Mit Musik hatte das Fest der evangelischen Gemeinde am Sonntagnachmittag begonnen, mit Musik klang es auch aus. Dazwischen gab es verschiedene Angebote für die Gemeindeglieder und Gäste.

Gardelegen. Rogate heißt der fünfte Sonntag nach Ostern. Betet, bittet - so die Übersetzung aus dem Lateinischen. Ums Beten und Bitten ging es denn auch in Pfarrer Horst Dietmanns Predigt, deren Bibeltext bei Lukas im Kapitel 9 zu finden ist. "Und ich sage euch auch: Bittet, so wird euch gegeben", steht darin geschrieben. Eine solche Bitte sei das Gebet an Gott. Und so, wie die Geschichte in dieser Lukas-Passage - es geht um die Hilfe eines Freundes, der um etwas gebeten werden soll - nicht ganz zu Ende erzählt wird, so bleibe auch bei der Bitte an Gott immer "eine Spur Ungewissheit". Das gehöre zum Beten dazu, so Pfarrer Dietmann, "denn es gibt keine Garantie auf Erfüllung". So wie bei einem kleinen Jungen, der sich im Abendgebet wünschte, Paris möge die Hauptstadt von Belgien sein - weil er es so in der Geografiearbeit geschrieben hatte.

Die Geschichte bei Lukas "ermutigt zum Gebet, beweist aber nichts. Das müssen wir aushalten", so Dietmann. Gott sollte aber immer wieder um den Heiligen Geist gebeten werden, so wie ein paar Sätze weiter bei Lukas steht: "...wie viel mehr wird der Vater im Himmel den heiligen Geist geben denen, die ihn bitten!"

Diese Bitte formulierten die Gottesdienstbesucher am Sonntagnachmittag nicht nur in Worte, sondern auch in Musik. Vor und während des Gottesdienstes traten fünf Christen aus Schönebeck und Gardelegen mit einigen Liedern auf. Zum Mitsingen zeigten sie die Texte auf einer Leinwand. Einige Kinder sangen begleitet von Kantorin Natalia Gvozdkova ein Halleluja, in das auch die Gemeinde einstimmte. Bevor dann zum Ausklang des Festes ein Bläserkonzert stattfand, verbrachten die Besucher des Gemeindefestes zwei Stunden mit interessanten Angeboten. So wurden Kaffee und Kuchen angeboten, Mitarbeiter der integrativen Kita Arche Noah schminkten Kinder und zeigten Fotos, um die Einrichtung vorzustellen. Pfarrer Horst Dietmann führte durch die Kirche und erklärte einige der Kunstwerke, der Wilhelmshof bot in der Kirche Keramikarbeiten an. Zudem stellte sich die Aktion Klimawandel - Lebenswandel vor, daneben war ein Bücherbasar aufgebaut. Wer sich traute, konnte sich unter Anleitung des Gemeindepädagogen Volker Holtmeier am Kirchturm abseilen. Küster Hans-Otto Bohlecke führte seine Gäste auf den Turm hinauf. Kantorin Natalia Gvozdkova, die schon den Gottesdienst musikalisch begleitete, hatte dann am späten Nachmittag wieder einen Auftritt - zusammen mit dem Posaunenchor Mieste, der sich seit Januar auf das Konzert vorbereitet hatte. Wöchentlich hatten die Männer und Frauen geübt, und das hat sich gelohnt. Denn die Zuschauer in der Kirche applaudierten begeistert und ließen die Musiker erst nach zwei Zugaben von der Bühne.

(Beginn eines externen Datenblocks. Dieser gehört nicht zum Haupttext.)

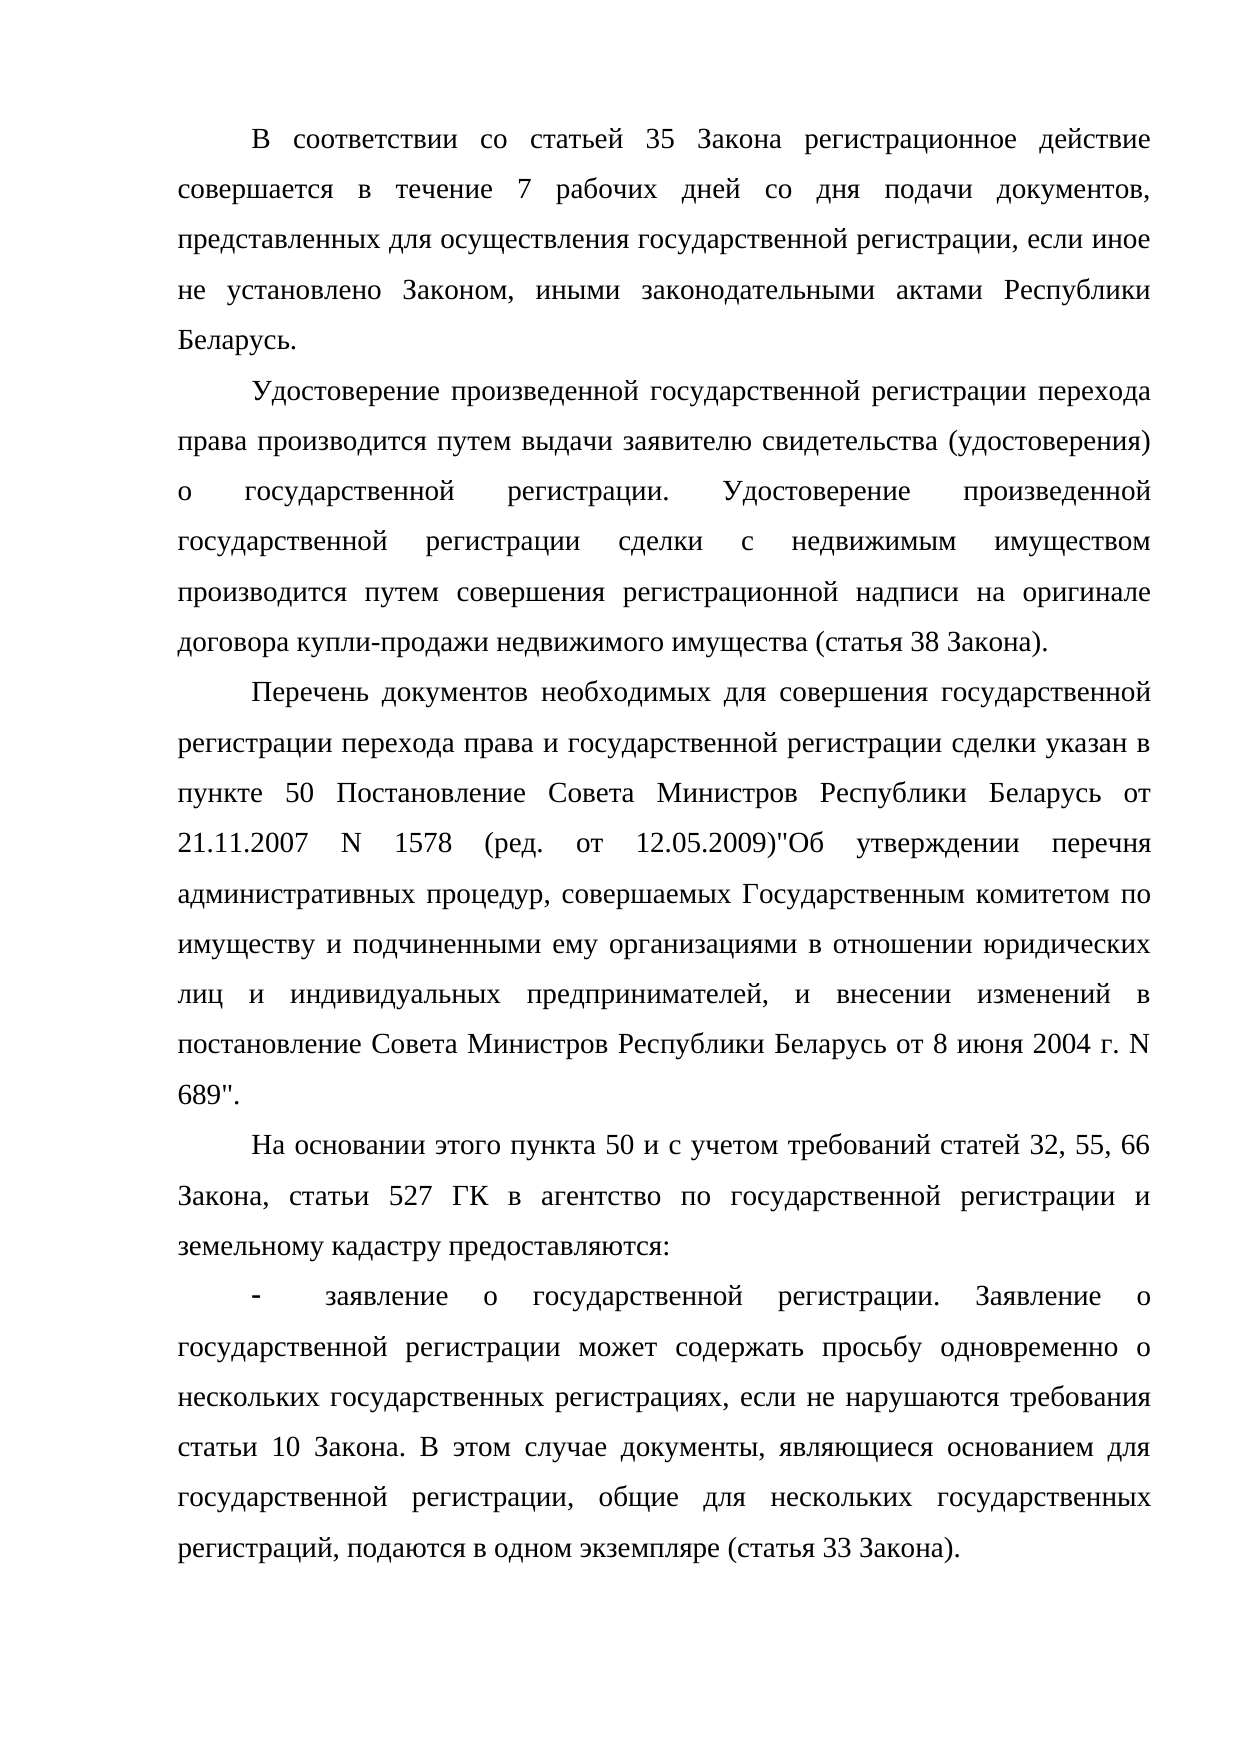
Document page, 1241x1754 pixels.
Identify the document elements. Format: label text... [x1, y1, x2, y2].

text В соответствии со статьей 35 Закона регистрационное действие совершается в течение 7 рабочих дней со дня подачи документов, представленных для осуществления государственной регистрации, если иное не установлено Законом, иными законодательными актами Республики Беларусь. [177, 121, 1152, 356]
text На основании этого пункта 50 и с учетом требований статей 32, 55, 66 Закона, статьи 527 ГК в агентство по государственной регистрации и земельному кадастру предоставляются: [177, 1127, 1152, 1261]
text Удостоверение произведенной государственной регистрации перехода права производится путем выдачи заявителю свидетельства (удостоверения) о государственной регистрации. Удостоверение произведенной государственной регистрации сделки с недвижимым имуществом производится путем совершения регистрационной надписи на оригинале договора купли-продажи недвижимого имущества (статья 38 Закона). [177, 373, 1152, 658]
list заявление о государственной регистрации. Заявление о государственной регистрации может содержать просьбу одновременно о нескольких государственных регистрациях, если не нарушаются требования статьи 10 Закона. В этом случае документы, являющиеся основанием для государственной регистрации, общие для нескольких государственных регистраций, подаются в одном экземпляре (статья 33 Закона). [177, 1278, 1152, 1563]
text Перечень документов необходимых для совершения государственной регистрации перехода права и государственной регистрации сделки указан в пункте 50 Постановление Совета Министров Республики Беларусь от 21.11.2007 N 1578 (ред. от 12.05.2009)"Об утверждении перечня административных процедур, совершаемых Государственным комитетом по имуществу и подчиненными ему организациями в отношении юридических лиц и индивидуальных предпринимателей, и внесении изменений в постановление Совета Министров Республики Беларусь от 8 июня . N 689". [177, 674, 1152, 1111]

Im Konzert erklangen viele zeitgenössische Stücke, die zum Teil einen schwungvollen und jazzigen Charakter hatten. Aber auch ältere Kompositionen brachte der Posaunenchor zu Gehör. Besonders beeindruckend war für die Besucher der Konzertteil, in dem Gvozdkova die Posaunen mit Paukenschlägen begleitete und an der Orgel im Wechsel mit dem Posaunenchor spielte.

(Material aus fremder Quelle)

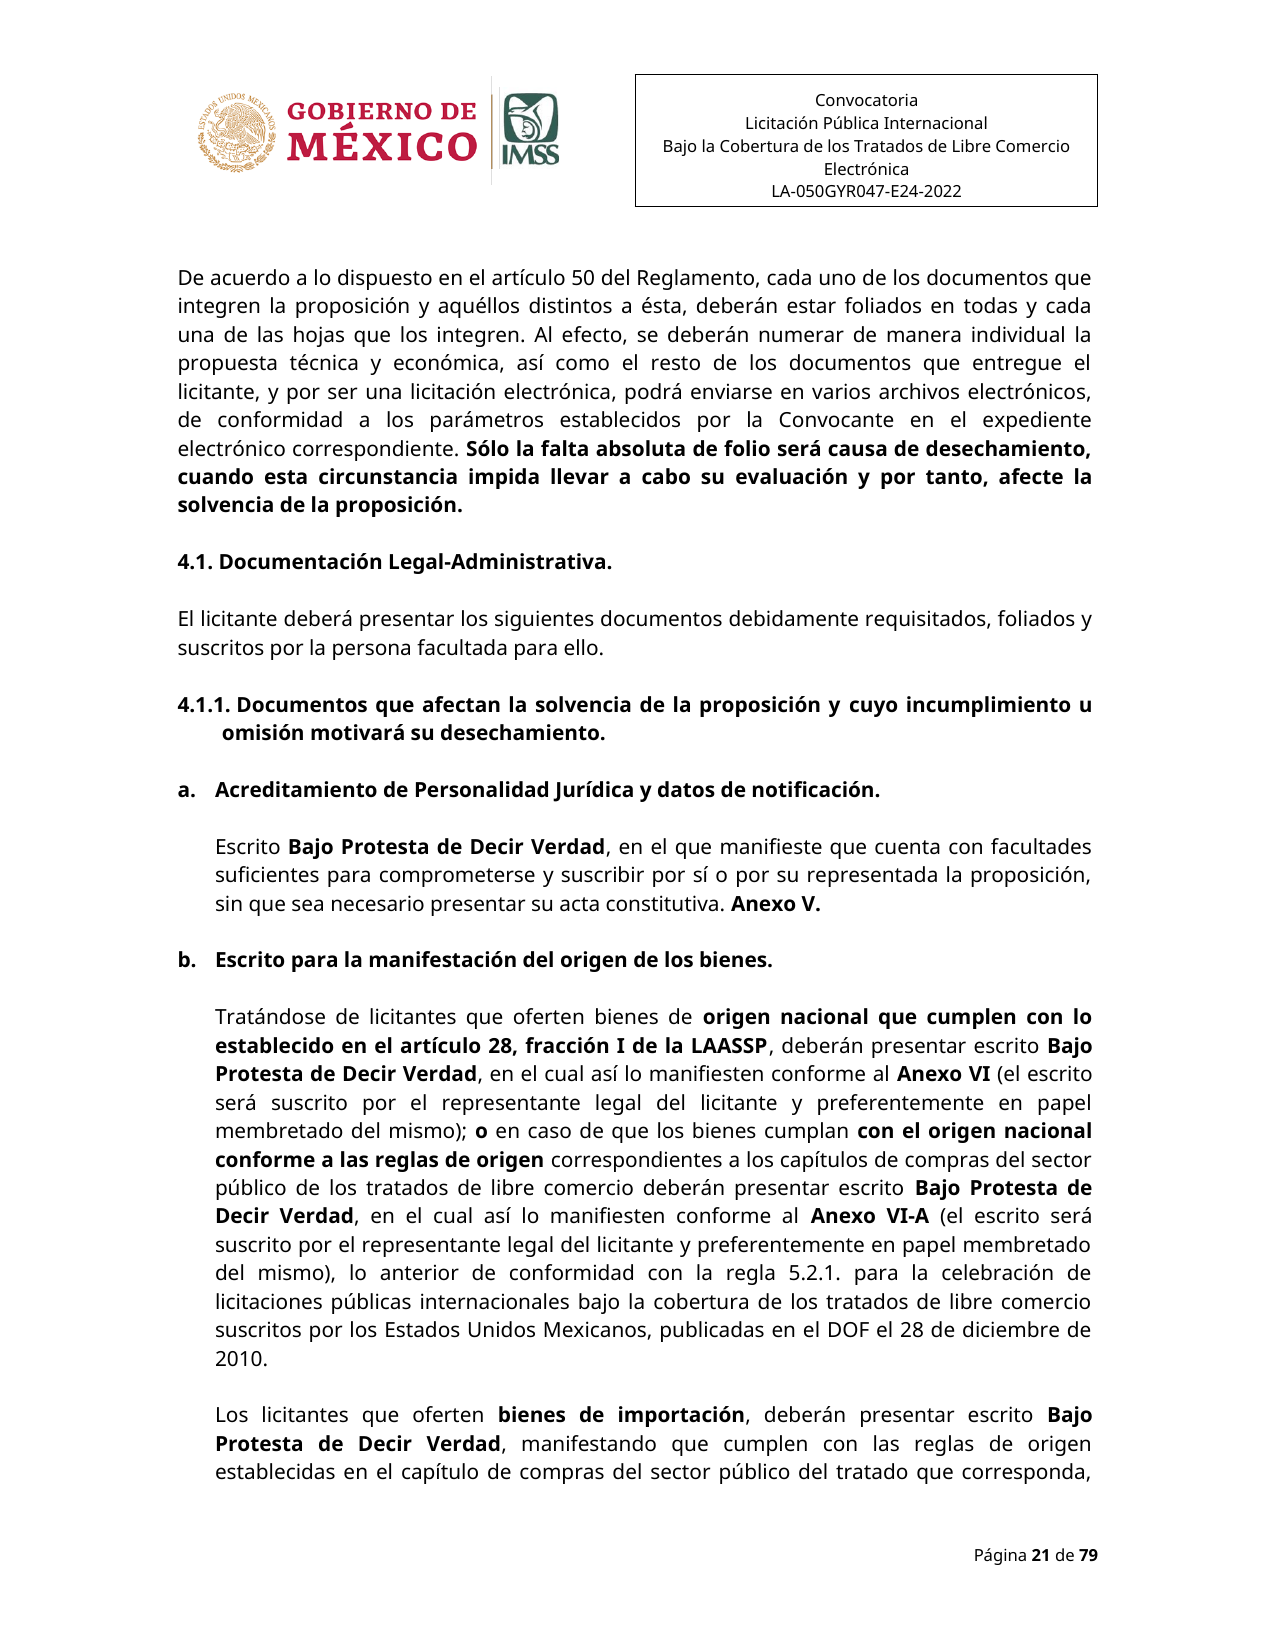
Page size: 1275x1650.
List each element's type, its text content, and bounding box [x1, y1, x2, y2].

text Los licitantes que oferten bienes de importación, deberán presentar escrito Bajo Protesta de Decir Verdad, manifestando que cumplen con las reglas de origen establecidas en el capítulo de compras del sector público del tratado que corresponda, conforme al Anexo VII (el escrito será suscrito por el representante legal del licitante y preferentemente en papel membretado del mismo); lo anterior de conformidad con la regla 5.2.2. para la celebración de licitaciones públicas internacionales bajo la cobertura de los tratados de libre comercio suscritos por los Estados Unidos Mexicanos, publicadas en el DOF el 28 de diciembre de 2010. [215, 1401, 1093, 1486]
text El licitante deberá presentar los siguientes documentos debidamente requisitados, foliados y suscritos por la persona facultada para ello. [177, 604, 1093, 661]
picture [188, 76, 560, 185]
subtitle Acreditamiento de Personalidad Jurídica y datos de notificación. [177, 775, 1093, 803]
text De acuerdo a lo dispuesto en el artículo 50 del Reglamento, cada uno de los documentos que integren la proposición y aquéllos distintos a ésta, deberán estar foliados en todas y cada una de las hojas que los integren. Al efecto, se deberán numerar de manera individual la propuesta técnica y económica, así como el resto de los documentos que entregue el licitante, y por ser una licitación electrónica, podrá enviarse en varios archivos electrónicos, de conformidad a los parámetros establecidos por la Convocante en el expediente electrónico correspondiente. Sólo la falta absoluta de folio será causa de desechamiento, cuando esta circunstancia impida llevar a cabo su evaluación y por tanto, afecte la solvencia de la proposición. [177, 263, 1093, 519]
text Escrito Bajo Protesta de Decir Verdad, en el que manifieste que cuenta con facultades suficientes para comprometerse y suscribir por sí o por su representada la proposición, sin que sea necesario presentar su acta constitutiva. Anexo V. [215, 832, 1093, 917]
subtitle Documentación Legal-Administrativa. [177, 547, 1093, 576]
subtitle Documentos que afectan la solvencia de la proposición y cuyo incumplimiento u omisión motivará su desechamiento. [177, 690, 1093, 747]
text Tratándose de licitantes que oferten bienes de origen nacional que cumplen con lo establecido en el artículo 28, fracción I de la LAASSP, deberán presentar escrito Bajo Protesta de Decir Verdad, en el cual así lo manifiesten conforme al Anexo VI (el escrito será suscrito por el representante legal del licitante y preferentemente en papel membretado del mismo); o en caso de que los bienes cumplan con el origen nacional conforme a las reglas de origen correspondientes a los capítulos de compras del sector público de los tratados de libre comercio deberán presentar escrito Bajo Protesta de Decir Verdad, en el cual así lo manifiesten conforme al Anexo VI-A (el escrito será suscrito por el representante legal del licitante y preferentemente en papel membretado del mismo), lo anterior de conformidad con la regla 5.2.1. para la celebración de licitaciones públicas internacionales bajo la cobertura de los tratados de libre comercio suscritos por los Estados Unidos Mexicanos, publicadas en el DOF el 28 de diciembre de 2010. [215, 1002, 1093, 1372]
subtitle Escrito para la manifestación del origen de los bienes. [177, 946, 1093, 974]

Zum Abschluss boten die Musiker drei ruhigere, verträumte Abendlieder dar, mit denen sie ihr Publikum auch auf das Ende des Gemeindefestes einstimmten.

Wer das Konzert verpasst hat, kann am Sonnabend, 18.Juni, in die Miester Kirche kommen. Dort wird der Posaunenchor gemeinsam mit dem Kirchenchor Dannefeld-Mieste noch einmal zu hören sein. Beginn des Konzertes ist um 18 Uhr. Ein weiterer Auftritt ist für den 7. Juli in Dannefeld geplant.